Exercise instructions: Copy the data below word for word, beginning at the line that has "right knee: (226, 386, 4)" and stopping after the line that has "left shoulder: (651, 252, 13)". Leave the pictures out.

----

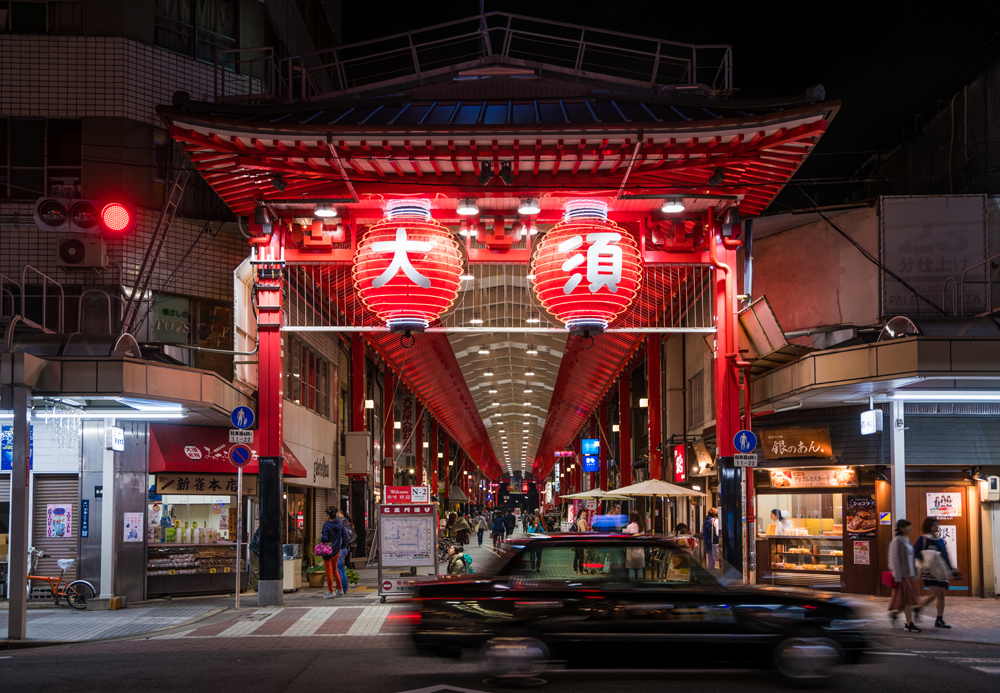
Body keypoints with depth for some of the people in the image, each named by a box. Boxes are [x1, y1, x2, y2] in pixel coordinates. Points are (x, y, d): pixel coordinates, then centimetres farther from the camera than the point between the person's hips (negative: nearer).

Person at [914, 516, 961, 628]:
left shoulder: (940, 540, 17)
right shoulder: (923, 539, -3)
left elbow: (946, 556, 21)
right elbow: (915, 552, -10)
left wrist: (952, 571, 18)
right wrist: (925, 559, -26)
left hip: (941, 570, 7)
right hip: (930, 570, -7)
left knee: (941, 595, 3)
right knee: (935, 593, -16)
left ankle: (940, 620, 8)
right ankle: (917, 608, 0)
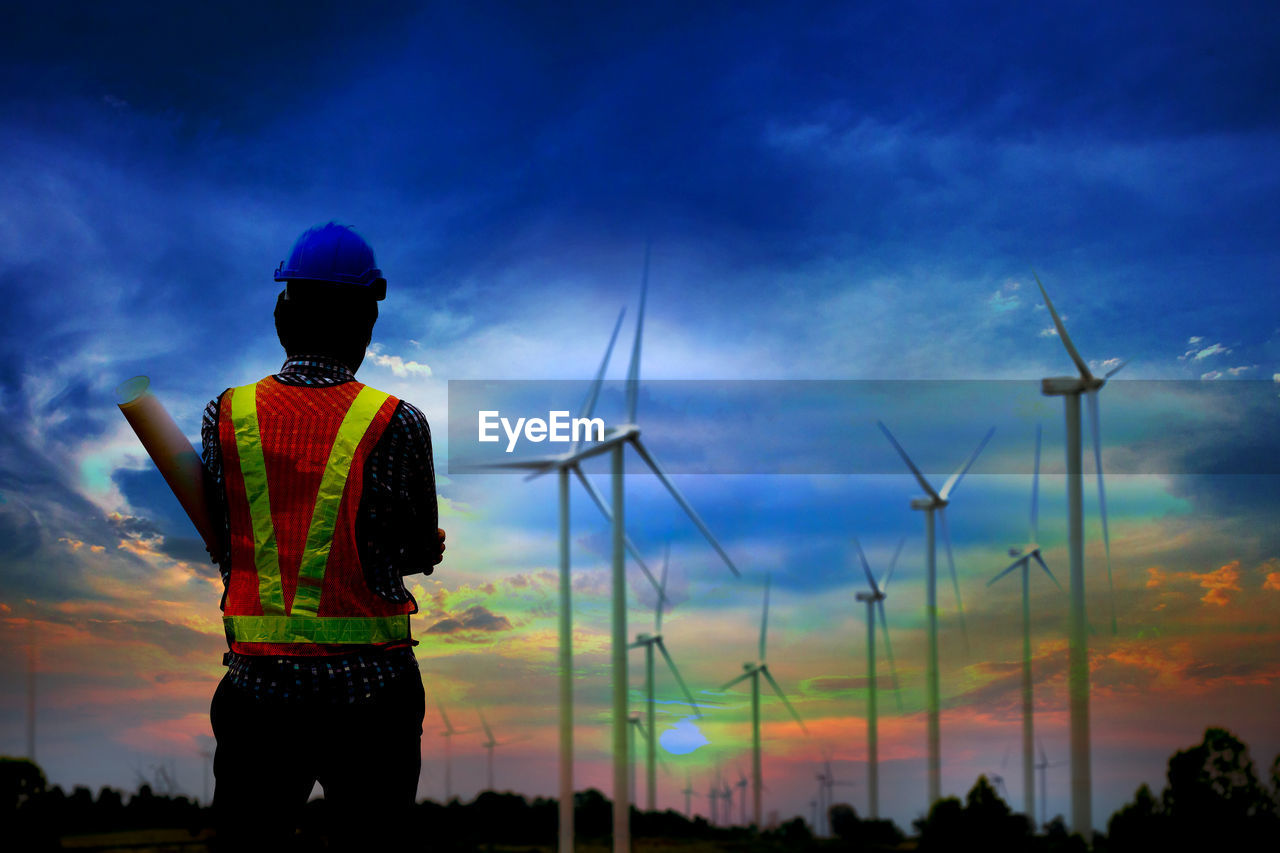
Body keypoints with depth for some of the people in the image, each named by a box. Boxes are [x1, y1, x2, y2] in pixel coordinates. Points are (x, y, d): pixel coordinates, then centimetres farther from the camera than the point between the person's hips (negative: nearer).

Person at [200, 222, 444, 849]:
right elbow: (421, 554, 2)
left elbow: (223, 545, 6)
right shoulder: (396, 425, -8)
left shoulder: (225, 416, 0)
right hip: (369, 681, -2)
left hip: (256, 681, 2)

----

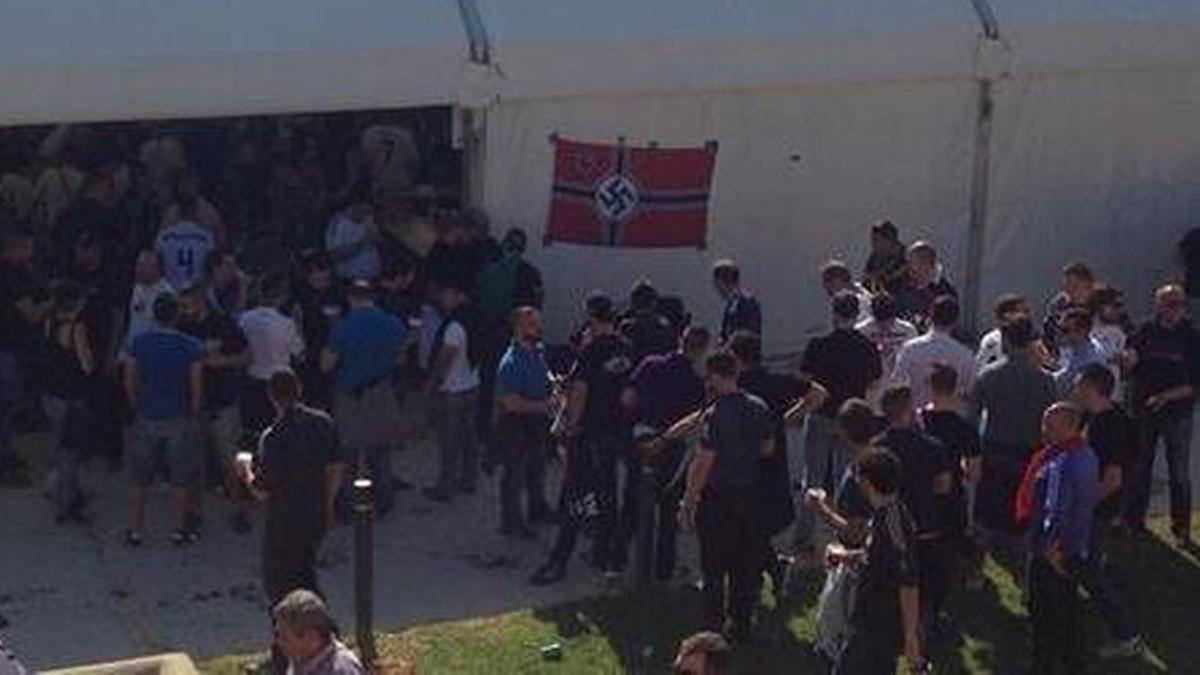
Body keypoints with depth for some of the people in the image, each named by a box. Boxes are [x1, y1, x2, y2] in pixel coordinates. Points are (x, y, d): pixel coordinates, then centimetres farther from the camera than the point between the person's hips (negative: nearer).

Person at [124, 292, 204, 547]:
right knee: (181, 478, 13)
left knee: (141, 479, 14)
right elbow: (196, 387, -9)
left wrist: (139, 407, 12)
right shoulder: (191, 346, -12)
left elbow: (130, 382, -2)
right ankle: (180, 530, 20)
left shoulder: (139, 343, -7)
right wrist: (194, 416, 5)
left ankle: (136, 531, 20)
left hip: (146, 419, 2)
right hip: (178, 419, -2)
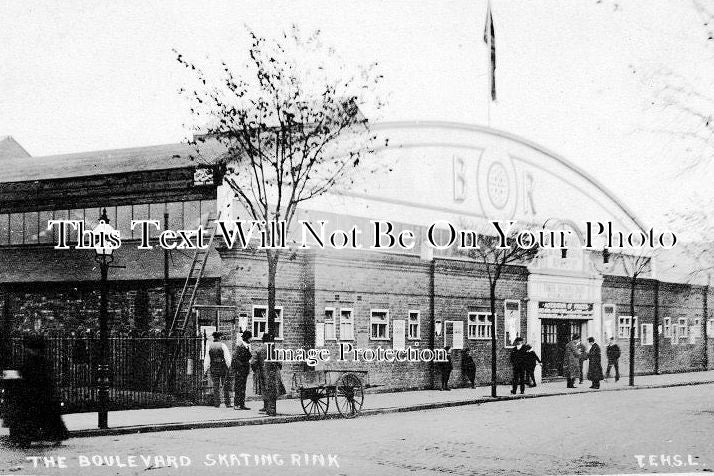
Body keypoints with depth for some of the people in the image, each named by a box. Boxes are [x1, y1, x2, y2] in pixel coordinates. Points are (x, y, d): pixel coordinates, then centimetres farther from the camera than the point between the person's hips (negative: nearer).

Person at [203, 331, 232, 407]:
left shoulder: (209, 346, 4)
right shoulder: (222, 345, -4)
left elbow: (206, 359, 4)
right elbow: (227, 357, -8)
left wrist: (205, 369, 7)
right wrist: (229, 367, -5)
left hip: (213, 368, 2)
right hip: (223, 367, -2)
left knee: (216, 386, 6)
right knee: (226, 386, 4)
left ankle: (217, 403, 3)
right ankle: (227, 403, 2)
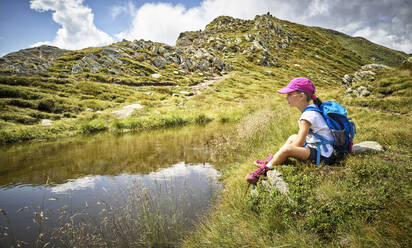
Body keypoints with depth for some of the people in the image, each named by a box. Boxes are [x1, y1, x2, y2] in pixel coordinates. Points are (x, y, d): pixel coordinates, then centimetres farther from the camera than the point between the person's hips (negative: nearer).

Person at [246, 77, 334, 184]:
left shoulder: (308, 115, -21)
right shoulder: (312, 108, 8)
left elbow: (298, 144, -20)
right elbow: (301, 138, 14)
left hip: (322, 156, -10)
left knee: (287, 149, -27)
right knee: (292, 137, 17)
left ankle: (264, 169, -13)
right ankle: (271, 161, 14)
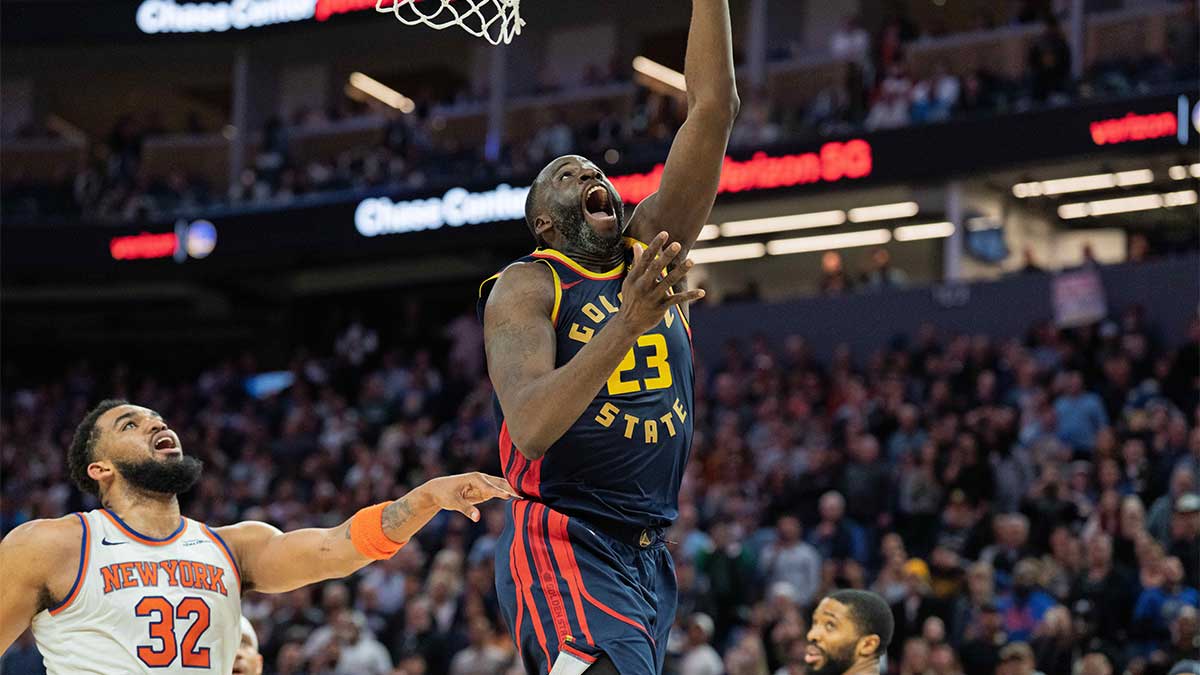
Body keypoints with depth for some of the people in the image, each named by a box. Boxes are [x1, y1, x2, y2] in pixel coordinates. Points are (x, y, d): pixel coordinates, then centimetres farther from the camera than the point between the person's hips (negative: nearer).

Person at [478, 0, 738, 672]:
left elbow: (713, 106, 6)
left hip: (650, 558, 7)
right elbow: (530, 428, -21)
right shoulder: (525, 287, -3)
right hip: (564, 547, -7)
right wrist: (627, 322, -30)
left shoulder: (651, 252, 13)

----

Result below:
right knee: (226, 386, 4)
left ankle: (217, 403, 3)
right ankle: (227, 403, 2)
Body keypoints with depth for some of the people in the image, each named by a box. Boxes are [x1, y1, x2, y2] in pixel coordinates. Points are (x, y, d): pixel coordinates, then centimetres farther from the camera than the point between the person's hips (negative: nearer).

Person at [246, 77, 334, 184]:
left shoulder: (308, 115, -21)
right shoulder: (312, 108, 8)
left elbow: (298, 144, -20)
right elbow: (301, 138, 14)
left hip: (322, 156, -10)
left knee: (287, 149, -27)
right knee: (292, 137, 17)
left ankle: (264, 169, -13)
right ankle: (271, 161, 14)
Body keypoints with depth for some of the people in the image, each named by a box. Boxes are [x1, y1, x2, y2] in pixel coordinates. Points are (x, y, d): pixel coordinates, then centimetres farther from the camera than the point between the person's hips (negative: nearer).

Person at [478, 0, 738, 672]:
left elbow: (713, 106, 6)
left hip: (650, 558, 7)
right elbow: (530, 428, -21)
right shoulder: (525, 287, -3)
right hip: (564, 547, -7)
right wrist: (627, 322, -30)
left shoulder: (651, 252, 13)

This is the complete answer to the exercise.